Text under study Start Marker
I submit that a mechanism that allows equalization between front and rear weight-transfer inputs subject to certain parameters can maintain a set proportion of front-rear weight-transfer inputs - independently of fore-aft weight distribution - without affecting the torsional state of the vehicle structure. It's hardly new ground: the Citroën 2CV, BMC ADO16, and '55-'56 Packard all made use of this principle, but I don't believe the possibilities have yet been explored properly, especially in a high-performance context. I'm not quite sure why so few have got their heads around this stuff: the design psychology involved is worthy of a study on its own.

One point about jacking, though: in most of the worst cases the geometry is such that the conditions you describe are exascerbated by the onset of jacking. Thus when a swing-axle begins to tuck in under the car it further raises the roll centre, which intensifies the jacking effect, which raises the roll centre even more, etc. Hypothetically it should be possible for a high-roll-centre system to react to such conditions in a self-correcting way, which one would hardly describe as jacking. But there are other advantages to a low roll axis, most importantly it increases the effect of anything one does with the roll stiffness.

 

A little bit of progress. It did involve revisiting the Mumford Link front end with which I'd started before returning to the set-up most recently described. That was about interference between the steering drag links and the interconnect pullrods, leading initially to a configuration with a rack and pinion over the radiator and short, high drag links.

It's complex to explain, but the concept behind all this weirdness is to resolve the vertical movements of four wheels to be equivalent to the three wheels of a trike, because that configuration is inherently stable. That is, when placed on uneven ground a body on three supports is not subject to any flexing due to the unevenness of the ground. A body on four supports will either raise one of the four supports clear of the ground or bend so that all four touch the ground. We think of a car having four wheels for lots of very good reasons, simple packaging in plan, simple two-axle construction, and, most importantly, the facility to control handling characteristics by determining the ratio of load transfer at one axle to that at the other - in addition to an instinctive analogy to quadruped animals, though they are really tripod structures with a variously substitutable fourth leg to enable walking.

Tripod stability pertains to four-wheeled vehicles in that it allows the base-line for weight transfer to be set consistently and independently of road contours or frame flex. The idea is to resolve pairs of wheels to be equivalent to the respective wheels of a trike by arranging them in interconnected pairs. Initially (and, as it turns out, subsequently) the arrangement was set to be equivalent to a "reverse" trike, i.e. 2 front 1 rear, because that configuration makes for a better-handling trike, even though the lateral weight-transfer issues don't apply in the design as developed. The equivalencies are as follows:
LF + LR = Left
RF + RR = Right
LR + RR = Rear
It is possible to represent these three "virtual wheels" graphically on a plan view of the chassis: "rear" being half-way between the rear wheels and "left" and "right" being at a point between the respective wheels on either side, the position of which determined by the mechanical-advantage geometry involved. In this case "left" and "right" were placed 37.7" back from the front axle, i.e. 32½% of the wheelbase. This places the centre of gravity at the centre of the triangle described by the "virtual wheels".
Text under study End Marker
• Problem 1
In the suspension post, how far back from the front axle were the "left" and "right" virtual wheels placed?
• Problem 2
Reproduce the suspension post word for word from "A little bit" to "high drag links.".
The listing has no part in this work.
Given material Start Marker
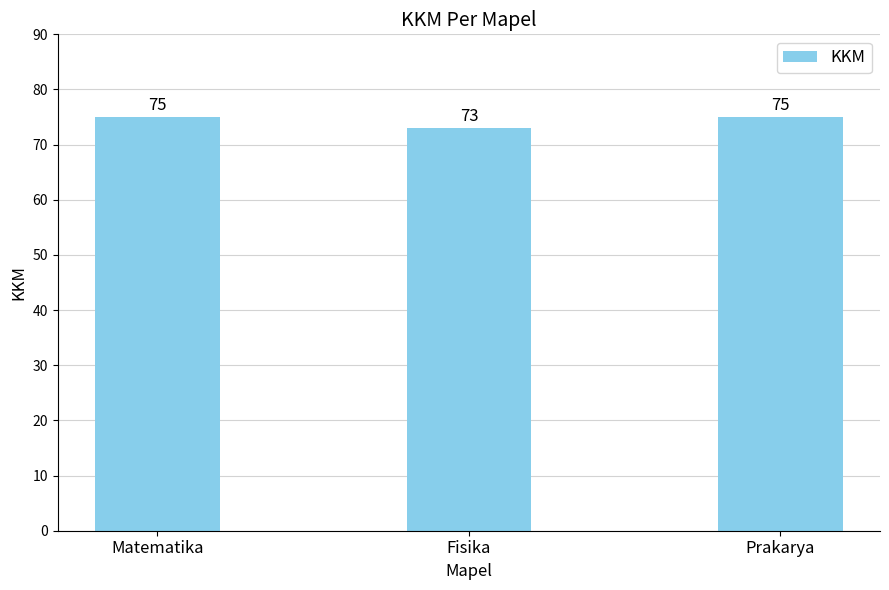

How many bars are there in total?

3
Given material End Marker
• Task output 1
37.7 inches back from the front axle, which is 32½% of the wheelbase.

• Task output 2
A little bit of progress. It did involve revisiting the Mumford Link front end with which I'd started before returning to the set-up most recently described. That was about interference between the steering drag links and the interconnect pullrods, leading initially to a configuration with a rack and pinion over the radiator and short, high drag links.